[Before and after comparisons]

______________________________

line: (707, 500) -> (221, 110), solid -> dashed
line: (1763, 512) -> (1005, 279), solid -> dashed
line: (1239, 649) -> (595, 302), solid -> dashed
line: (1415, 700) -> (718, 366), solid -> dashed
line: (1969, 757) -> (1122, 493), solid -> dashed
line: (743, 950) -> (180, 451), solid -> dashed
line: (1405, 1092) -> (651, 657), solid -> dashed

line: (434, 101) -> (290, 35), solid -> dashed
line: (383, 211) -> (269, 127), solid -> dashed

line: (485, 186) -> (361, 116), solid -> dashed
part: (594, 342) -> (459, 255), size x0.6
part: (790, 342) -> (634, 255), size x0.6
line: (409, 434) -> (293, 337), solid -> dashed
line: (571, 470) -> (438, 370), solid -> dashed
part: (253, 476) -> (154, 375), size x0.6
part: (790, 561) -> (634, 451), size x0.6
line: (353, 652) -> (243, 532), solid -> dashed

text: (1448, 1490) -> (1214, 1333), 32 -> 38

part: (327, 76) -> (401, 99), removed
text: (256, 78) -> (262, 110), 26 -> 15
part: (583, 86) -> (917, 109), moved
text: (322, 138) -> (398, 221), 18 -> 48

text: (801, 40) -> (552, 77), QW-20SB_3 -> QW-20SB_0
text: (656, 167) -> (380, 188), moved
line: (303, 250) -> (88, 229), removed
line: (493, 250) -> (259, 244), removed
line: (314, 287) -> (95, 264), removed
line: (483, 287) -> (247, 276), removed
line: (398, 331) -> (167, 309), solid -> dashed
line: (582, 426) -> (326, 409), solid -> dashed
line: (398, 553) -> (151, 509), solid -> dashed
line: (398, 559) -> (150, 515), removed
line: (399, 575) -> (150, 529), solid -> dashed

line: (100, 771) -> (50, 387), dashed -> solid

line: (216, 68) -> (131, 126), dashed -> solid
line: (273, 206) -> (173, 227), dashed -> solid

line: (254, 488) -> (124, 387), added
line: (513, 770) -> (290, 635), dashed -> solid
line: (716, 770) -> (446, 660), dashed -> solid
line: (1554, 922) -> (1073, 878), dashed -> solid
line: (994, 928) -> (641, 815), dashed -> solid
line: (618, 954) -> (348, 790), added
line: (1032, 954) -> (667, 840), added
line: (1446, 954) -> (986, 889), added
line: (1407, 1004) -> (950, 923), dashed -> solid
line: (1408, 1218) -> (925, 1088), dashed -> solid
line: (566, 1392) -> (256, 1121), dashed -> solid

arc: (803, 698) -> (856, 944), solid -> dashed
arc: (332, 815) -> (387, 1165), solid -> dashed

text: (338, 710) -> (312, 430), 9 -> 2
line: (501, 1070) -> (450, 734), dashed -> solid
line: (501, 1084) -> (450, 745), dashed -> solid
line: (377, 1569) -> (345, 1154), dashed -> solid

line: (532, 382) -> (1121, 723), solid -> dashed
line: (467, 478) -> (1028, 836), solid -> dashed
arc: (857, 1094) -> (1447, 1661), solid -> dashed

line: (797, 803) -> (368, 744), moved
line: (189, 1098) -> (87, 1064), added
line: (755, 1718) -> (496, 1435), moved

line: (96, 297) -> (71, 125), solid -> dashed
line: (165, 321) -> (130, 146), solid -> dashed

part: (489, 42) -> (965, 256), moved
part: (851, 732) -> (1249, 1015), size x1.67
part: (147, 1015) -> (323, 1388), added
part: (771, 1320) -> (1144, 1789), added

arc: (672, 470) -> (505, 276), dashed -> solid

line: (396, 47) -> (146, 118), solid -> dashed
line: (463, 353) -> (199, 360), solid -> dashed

______________________________

**Directions**. Go through the records above and write each one out again exactly.

**Response for this exercise**.
line: (707, 500) -> (221, 110), solid -> dashed
line: (1763, 512) -> (1005, 279), solid -> dashed
line: (1239, 649) -> (595, 302), solid -> dashed
line: (1415, 700) -> (718, 366), solid -> dashed
line: (1969, 757) -> (1122, 493), solid -> dashed
line: (743, 950) -> (180, 451), solid -> dashed
line: (1405, 1092) -> (651, 657), solid -> dashed

line: (434, 101) -> (290, 35), solid -> dashed
line: (383, 211) -> (269, 127), solid -> dashed

line: (485, 186) -> (361, 116), solid -> dashed
part: (594, 342) -> (459, 255), size x0.6
part: (790, 342) -> (634, 255), size x0.6
line: (409, 434) -> (293, 337), solid -> dashed
line: (571, 470) -> (438, 370), solid -> dashed
part: (253, 476) -> (154, 375), size x0.6
part: (790, 561) -> (634, 451), size x0.6
line: (353, 652) -> (243, 532), solid -> dashed

text: (1448, 1490) -> (1214, 1333), 32 -> 38

part: (327, 76) -> (401, 99), removed
text: (256, 78) -> (262, 110), 26 -> 15
part: (583, 86) -> (917, 109), moved
text: (322, 138) -> (398, 221), 18 -> 48

text: (801, 40) -> (552, 77), QW-20SB_3 -> QW-20SB_0
text: (656, 167) -> (380, 188), moved
line: (303, 250) -> (88, 229), removed
line: (493, 250) -> (259, 244), removed
line: (314, 287) -> (95, 264), removed
line: (483, 287) -> (247, 276), removed
line: (398, 331) -> (167, 309), solid -> dashed
line: (582, 426) -> (326, 409), solid -> dashed
line: (398, 553) -> (151, 509), solid -> dashed
line: (398, 559) -> (150, 515), removed
line: (399, 575) -> (150, 529), solid -> dashed

line: (100, 771) -> (50, 387), dashed -> solid

line: (216, 68) -> (131, 126), dashed -> solid
line: (273, 206) -> (173, 227), dashed -> solid

line: (254, 488) -> (124, 387), added
line: (513, 770) -> (290, 635), dashed -> solid
line: (716, 770) -> (446, 660), dashed -> solid
line: (1554, 922) -> (1073, 878), dashed -> solid
line: (994, 928) -> (641, 815), dashed -> solid
line: (618, 954) -> (348, 790), added
line: (1032, 954) -> (667, 840), added
line: (1446, 954) -> (986, 889), added
line: (1407, 1004) -> (950, 923), dashed -> solid
line: (1408, 1218) -> (925, 1088), dashed -> solid
line: (566, 1392) -> (256, 1121), dashed -> solid

arc: (803, 698) -> (856, 944), solid -> dashed
arc: (332, 815) -> (387, 1165), solid -> dashed

text: (338, 710) -> (312, 430), 9 -> 2
line: (501, 1070) -> (450, 734), dashed -> solid
line: (501, 1084) -> (450, 745), dashed -> solid
line: (377, 1569) -> (345, 1154), dashed -> solid

line: (532, 382) -> (1121, 723), solid -> dashed
line: (467, 478) -> (1028, 836), solid -> dashed
arc: (857, 1094) -> (1447, 1661), solid -> dashed

line: (797, 803) -> (368, 744), moved
line: (189, 1098) -> (87, 1064), added
line: (755, 1718) -> (496, 1435), moved

line: (96, 297) -> (71, 125), solid -> dashed
line: (165, 321) -> (130, 146), solid -> dashed

part: (489, 42) -> (965, 256), moved
part: (851, 732) -> (1249, 1015), size x1.67
part: (147, 1015) -> (323, 1388), added
part: (771, 1320) -> (1144, 1789), added

arc: (672, 470) -> (505, 276), dashed -> solid

line: (396, 47) -> (146, 118), solid -> dashed
line: (463, 353) -> (199, 360), solid -> dashed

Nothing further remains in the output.